If the HD player is capable of decoding full a full 7 channel signal then you don't loose the back two discrete channels via the PCM signal when the receiver gets it if it is capable of handling them of course.

Also, if you have a high end receiver what changes in how the format is decoded? Price does not equal quality. The same algorithms should be used to decode the files no matter the location it takes place.


----------



## brent_s (Feb 26, 2007)

As long as the player truly does internal decoding to multi-channel PCM, I agree, it shouldn't matter. The s/w is the same for either device and the receiver's DACs will be used in either case. Unfortunately, a few reviews of the latest BD players suggest that internal decoding of TruHD/DTS-HD may actually be getting you a 2-channel downmix. Since they'll still bistream the lossless track, you can get full multi-channel decoding using an appropriate receiver.
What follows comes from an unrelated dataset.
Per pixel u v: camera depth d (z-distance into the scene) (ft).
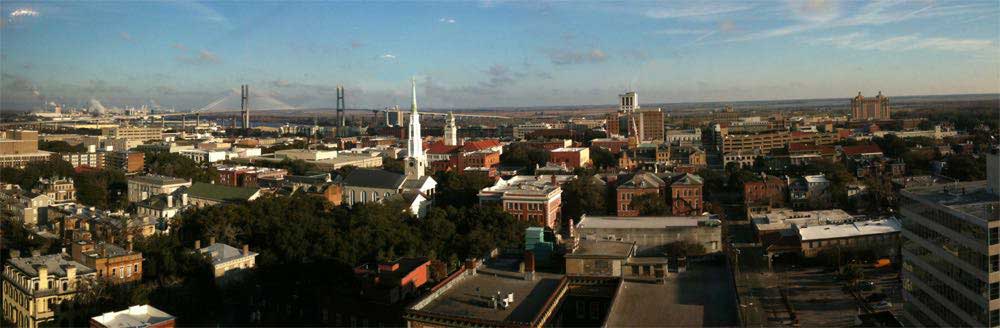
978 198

From what I've read, the BluRay spec doesn't mandate a losselss decoder onboard compared to HD-DVD's decision to require at least a TrueHD decoder for ceritifcation.

After that, the concern is probably left over from the problems with player decoding of SD-DVD (DD/DTS), DVD-A, and SACD. Very few manufacturers ever gave their players full bass management/delay/level controls which produced inferior results compared to a receiver doing the processing. This fear carries forward without folks realizing that many pre HDMI 1.3 receivers will fully and properly process multi-channel PCM.

IMO, of course. 

-Brent


----------



## denisincalif (Jan 10, 2008)

> As long as the player truly does internal decoding to multi-channel PCM, I agree, it shouldn't matter. The s/w is the same for either device and the receiver's DACs will be used in either case. Unfortunately, a few reviews of the latest BD players suggest that internal decoding of TruHD/DTS-HD may actually be getting you a 2-channel downmix. Since they'll still bistream the lossless track, you can get full multi-channel decoding using an appropriate receiver.


Excuse my ignorance folks---I am just getting started in home theater. Does the lossless track come via the HDMI output from the player? If so, does every player with an HDMI output always put lossless audio out on HDMI, or do the player manufacturers have a choice as to what goes out that way?


----------



## avaserfi (Jul 5, 2007)

denisincalif said:


> Excuse my ignorance folks---I am just getting started in home theater. Does the lossless track come via the HDMI output from the player? If so, does every player with an HDMI output always put lossless audio out on HDMI, or do the player manufacturers have a choice as to what goes out that way?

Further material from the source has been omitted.